Now this man says he is ready to settle down. He wants marriage. He wants children. He wants me to leave my job and move back home with him to start a family in his late parents’ house, the same place where he believes he is building a legacy.

I have savings, and I know they are enough for us to start a good business, but when I think deeply about it, fear begins to grow inside me. What if I move there and the business fails? What if everything collapses? What happens to my career? What happens to my growth as a person? I did not work this hard just to settle for survival and mediocrity.

I tried to reason with him. I advised him, “Nana, why don’t you lease the land to someone and come to the city? We can start a business together. You can manage the business while I continue working. Later, when you find a stable job, we can employ someone to help us run things.”
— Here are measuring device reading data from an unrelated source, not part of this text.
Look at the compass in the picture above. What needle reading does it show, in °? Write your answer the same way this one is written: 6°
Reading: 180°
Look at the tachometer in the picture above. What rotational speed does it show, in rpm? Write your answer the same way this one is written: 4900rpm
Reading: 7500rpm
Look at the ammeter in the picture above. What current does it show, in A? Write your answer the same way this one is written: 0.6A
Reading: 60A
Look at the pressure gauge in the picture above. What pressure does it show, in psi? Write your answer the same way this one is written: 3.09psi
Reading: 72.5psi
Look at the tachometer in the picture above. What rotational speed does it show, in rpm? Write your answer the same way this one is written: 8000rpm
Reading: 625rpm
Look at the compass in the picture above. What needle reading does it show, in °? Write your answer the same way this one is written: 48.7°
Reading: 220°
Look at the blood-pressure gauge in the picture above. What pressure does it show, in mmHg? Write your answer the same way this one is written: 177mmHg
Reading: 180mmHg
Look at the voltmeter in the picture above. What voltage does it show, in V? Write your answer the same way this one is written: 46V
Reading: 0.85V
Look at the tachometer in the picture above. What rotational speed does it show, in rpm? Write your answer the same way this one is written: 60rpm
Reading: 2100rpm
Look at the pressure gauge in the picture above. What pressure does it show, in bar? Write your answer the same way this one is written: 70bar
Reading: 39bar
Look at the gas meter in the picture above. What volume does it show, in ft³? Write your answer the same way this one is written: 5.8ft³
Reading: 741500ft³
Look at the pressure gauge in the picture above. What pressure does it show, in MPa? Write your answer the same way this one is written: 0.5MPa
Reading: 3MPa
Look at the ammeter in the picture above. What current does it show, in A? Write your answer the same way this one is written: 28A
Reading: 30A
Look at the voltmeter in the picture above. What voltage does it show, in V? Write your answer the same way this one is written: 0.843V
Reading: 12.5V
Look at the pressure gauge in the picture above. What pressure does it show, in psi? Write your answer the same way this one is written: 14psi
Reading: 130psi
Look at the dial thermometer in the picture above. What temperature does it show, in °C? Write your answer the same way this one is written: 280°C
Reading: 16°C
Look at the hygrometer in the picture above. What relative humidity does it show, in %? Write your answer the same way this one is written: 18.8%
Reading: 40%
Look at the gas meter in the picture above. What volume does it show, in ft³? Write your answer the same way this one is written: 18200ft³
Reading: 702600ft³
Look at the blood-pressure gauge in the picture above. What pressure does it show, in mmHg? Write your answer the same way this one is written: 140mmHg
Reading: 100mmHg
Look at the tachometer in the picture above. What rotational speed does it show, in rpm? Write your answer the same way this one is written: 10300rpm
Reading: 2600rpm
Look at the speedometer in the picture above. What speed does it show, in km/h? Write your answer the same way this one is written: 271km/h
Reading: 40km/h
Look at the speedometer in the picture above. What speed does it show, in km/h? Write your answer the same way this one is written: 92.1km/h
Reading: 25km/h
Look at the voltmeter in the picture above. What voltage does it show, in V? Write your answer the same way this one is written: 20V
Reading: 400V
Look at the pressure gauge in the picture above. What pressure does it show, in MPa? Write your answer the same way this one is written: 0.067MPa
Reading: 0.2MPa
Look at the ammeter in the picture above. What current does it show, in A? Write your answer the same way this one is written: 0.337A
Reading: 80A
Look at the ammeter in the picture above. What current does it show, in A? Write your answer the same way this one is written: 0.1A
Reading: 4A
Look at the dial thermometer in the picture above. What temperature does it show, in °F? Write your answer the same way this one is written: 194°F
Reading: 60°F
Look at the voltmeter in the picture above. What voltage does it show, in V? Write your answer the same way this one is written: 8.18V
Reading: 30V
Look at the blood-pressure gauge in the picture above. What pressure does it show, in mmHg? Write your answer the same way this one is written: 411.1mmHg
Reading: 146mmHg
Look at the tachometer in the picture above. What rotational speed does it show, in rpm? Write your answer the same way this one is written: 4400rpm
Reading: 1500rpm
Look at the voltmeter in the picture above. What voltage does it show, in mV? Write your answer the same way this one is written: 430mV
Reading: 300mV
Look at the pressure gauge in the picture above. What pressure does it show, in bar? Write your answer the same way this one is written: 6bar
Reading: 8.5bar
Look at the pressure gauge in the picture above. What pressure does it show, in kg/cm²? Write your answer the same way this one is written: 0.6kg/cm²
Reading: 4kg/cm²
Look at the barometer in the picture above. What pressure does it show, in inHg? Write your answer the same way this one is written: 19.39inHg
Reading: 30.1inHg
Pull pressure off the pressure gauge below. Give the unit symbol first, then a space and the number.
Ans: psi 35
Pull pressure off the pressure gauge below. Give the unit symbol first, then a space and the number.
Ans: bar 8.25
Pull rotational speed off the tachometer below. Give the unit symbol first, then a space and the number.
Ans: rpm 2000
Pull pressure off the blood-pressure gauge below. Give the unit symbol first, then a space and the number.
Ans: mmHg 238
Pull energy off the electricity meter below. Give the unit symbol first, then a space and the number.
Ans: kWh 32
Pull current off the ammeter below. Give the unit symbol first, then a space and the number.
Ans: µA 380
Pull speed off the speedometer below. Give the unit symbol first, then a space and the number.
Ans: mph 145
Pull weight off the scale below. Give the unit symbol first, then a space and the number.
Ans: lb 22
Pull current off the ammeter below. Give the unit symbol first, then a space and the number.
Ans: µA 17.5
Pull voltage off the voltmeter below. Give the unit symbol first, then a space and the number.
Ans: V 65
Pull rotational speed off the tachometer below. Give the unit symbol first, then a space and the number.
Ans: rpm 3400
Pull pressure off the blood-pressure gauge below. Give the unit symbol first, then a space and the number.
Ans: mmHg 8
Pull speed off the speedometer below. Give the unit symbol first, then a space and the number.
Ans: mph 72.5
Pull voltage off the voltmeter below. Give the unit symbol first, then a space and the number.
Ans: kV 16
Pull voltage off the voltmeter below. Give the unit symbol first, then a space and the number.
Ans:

He completely brushed me off.

There was even a time job openings came up at my company. We submitted his certificates and he was selected, but he never showed up.

At this point, I am seriously thinking about letting him go and starting over with my life. But then another thought follows me everywhere. I have invested so much into this relationship. I supported his house project. I stood by him through grief, uncertainty, and struggle.

If I leave, what do I even tell people?

My family knows him. My friends know him. Even my pastor knows him. He has become part of my life in every visible way. But deep down, I know something does not sit right with me. I cannot promise to go where he goes and stay where he stays when I no longer believe in the direction he is taking. I am not even certain his people will become my people, or that his God will become my God.